I have data that looks like this. In each column, there are value/keys of varying different lengths. Some rows are also NaN.
like match
0 [{'timestamp', 'type'}] [{'timestamp', 'type'}]
1 [{'timestamp', 'comment', 'type'}] [{'timestamp', 'type'}]
2 NaN NaN
I want to split these lists into their own columns. I want to keep all the data (and make it NaN if it is missing). I've tried following this tutorial and doing this:
df1 = pd.DataFrame(df['like'].values.tolist())
df1.columns = 'like_'+ df1.columns
df2 = pd.DataFrame(df['match'].values.tolist())
df2.columns = 'match_'+ df2.columns
col = df.columns.difference(['like','match'])
df = pd.concat([df[col], df1, df2],axis=1)
I get this error.
Traceback (most recent call last):
File "link to my file", line 12, in <module>
df1 = pd.DataFrame(df['like'].values.tolist())
File "/usr/local/lib/python3.9/site-packages/pandas/core/frame.py", line 509, in __init__
arrays, columns = to_arrays(data, columns, dtype=dtype)

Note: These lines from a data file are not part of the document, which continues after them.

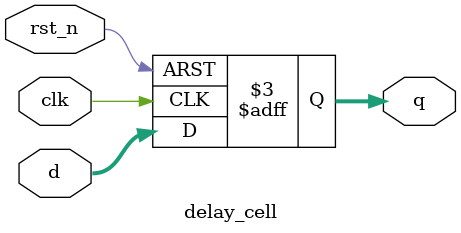
<source format=sv>
module delay_cell #(
    parameter WIDTH = 16
) (
    input  logic clk,
    input  logic rst_n,
    input  logic [WIDTH-1:0] d,
    output logic [WIDTH-1:0] q
);
    always_ff @(posedge clk or negedge rst_n) begin
        if (!rst_n) begin
            q <= '0;
        end else begin
            q <= d;
        end
    end
endmodule 
</source>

File "/usr/local/lib/python3.9/site-packages/pandas/core/internals/construction.py", line 524, in to_arrays
return _list_to_arrays(data, columns, coerce_float=coerce_float, dtype=dtype)
File "/usr/local/lib/python3.9/site-packages/pandas/core/internals/construction.py", line 561, in _list_to_arrays
content = list(lib.to_object_array(data).T)
File "pandas/_libs/lib.pyx", line 2448, in pandas._libs.lib.to_object_array
TypeError: object of type 'float' has no len()
Can someone help me understand what I'm doing wrong?